## Records for this task
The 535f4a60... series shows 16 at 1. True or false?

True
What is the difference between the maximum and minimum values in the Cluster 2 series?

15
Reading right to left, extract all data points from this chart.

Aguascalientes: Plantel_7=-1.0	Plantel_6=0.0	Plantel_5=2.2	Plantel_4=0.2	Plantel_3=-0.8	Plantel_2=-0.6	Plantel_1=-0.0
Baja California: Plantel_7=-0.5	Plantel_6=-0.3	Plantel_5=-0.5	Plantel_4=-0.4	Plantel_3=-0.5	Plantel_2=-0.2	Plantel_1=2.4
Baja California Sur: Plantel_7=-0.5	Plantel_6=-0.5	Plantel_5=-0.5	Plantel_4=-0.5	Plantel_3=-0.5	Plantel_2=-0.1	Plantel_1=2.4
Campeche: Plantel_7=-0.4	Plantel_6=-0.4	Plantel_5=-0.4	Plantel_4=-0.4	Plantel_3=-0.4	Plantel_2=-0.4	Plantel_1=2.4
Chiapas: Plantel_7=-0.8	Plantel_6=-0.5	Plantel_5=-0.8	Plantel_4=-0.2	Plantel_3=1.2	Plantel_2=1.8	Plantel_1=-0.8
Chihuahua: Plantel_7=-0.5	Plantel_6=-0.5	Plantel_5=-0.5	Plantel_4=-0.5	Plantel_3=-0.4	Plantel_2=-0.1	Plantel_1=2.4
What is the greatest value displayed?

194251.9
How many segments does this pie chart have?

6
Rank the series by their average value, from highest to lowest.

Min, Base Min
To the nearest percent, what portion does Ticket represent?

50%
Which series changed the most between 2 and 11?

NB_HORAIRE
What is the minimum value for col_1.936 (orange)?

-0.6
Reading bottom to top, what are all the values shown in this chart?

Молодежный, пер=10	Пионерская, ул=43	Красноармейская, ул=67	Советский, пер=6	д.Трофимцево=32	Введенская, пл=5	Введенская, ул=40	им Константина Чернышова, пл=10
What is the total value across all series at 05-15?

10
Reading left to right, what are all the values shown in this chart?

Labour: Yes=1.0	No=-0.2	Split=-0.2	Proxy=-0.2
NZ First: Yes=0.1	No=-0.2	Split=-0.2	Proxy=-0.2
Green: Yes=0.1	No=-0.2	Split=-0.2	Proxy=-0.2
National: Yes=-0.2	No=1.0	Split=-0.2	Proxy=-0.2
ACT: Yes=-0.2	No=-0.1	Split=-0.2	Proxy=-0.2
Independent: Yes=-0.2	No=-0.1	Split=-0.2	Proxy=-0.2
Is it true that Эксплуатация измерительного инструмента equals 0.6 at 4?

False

## Goal of the exercise
Reproduce word for word everything from the first of the lines above down to the line containing "Reading left to", including that line.

## Solution below
The 535f4a60... series shows 16 at 1. True or false?

True
What is the difference between the maximum and minimum values in the Cluster 2 series?

15
Reading right to left, extract all data points from this chart.

Aguascalientes: Plantel_7=-1.0	Plantel_6=0.0	Plantel_5=2.2	Plantel_4=0.2	Plantel_3=-0.8	Plantel_2=-0.6	Plantel_1=-0.0
Baja California: Plantel_7=-0.5	Plantel_6=-0.3	Plantel_5=-0.5	Plantel_4=-0.4	Plantel_3=-0.5	Plantel_2=-0.2	Plantel_1=2.4
Baja California Sur: Plantel_7=-0.5	Plantel_6=-0.5	Plantel_5=-0.5	Plantel_4=-0.5	Plantel_3=-0.5	Plantel_2=-0.1	Plantel_1=2.4
Campeche: Plantel_7=-0.4	Plantel_6=-0.4	Plantel_5=-0.4	Plantel_4=-0.4	Plantel_3=-0.4	Plantel_2=-0.4	Plantel_1=2.4
Chiapas: Plantel_7=-0.8	Plantel_6=-0.5	Plantel_5=-0.8	Plantel_4=-0.2	Plantel_3=1.2	Plantel_2=1.8	Plantel_1=-0.8
Chihuahua: Plantel_7=-0.5	Plantel_6=-0.5	Plantel_5=-0.5	Plantel_4=-0.5	Plantel_3=-0.4	Plantel_2=-0.1	Plantel_1=2.4
What is the greatest value displayed?

194251.9
How many segments does this pie chart have?

6
Rank the series by their average value, from highest to lowest.

Min, Base Min
To the nearest percent, what portion does Ticket represent?

50%
Which series changed the most between 2 and 11?

NB_HORAIRE
What is the minimum value for col_1.936 (orange)?

-0.6
Reading bottom to top, what are all the values shown in this chart?

Молодежный, пер=10	Пионерская, ул=43	Красноармейская, ул=67	Советский, пер=6	д.Трофимцево=32	Введенская, пл=5	Введенская, ул=40	им Константина Чернышова, пл=10
What is the total value across all series at 05-15?

10
Reading left to right, what are all the values shown in this chart?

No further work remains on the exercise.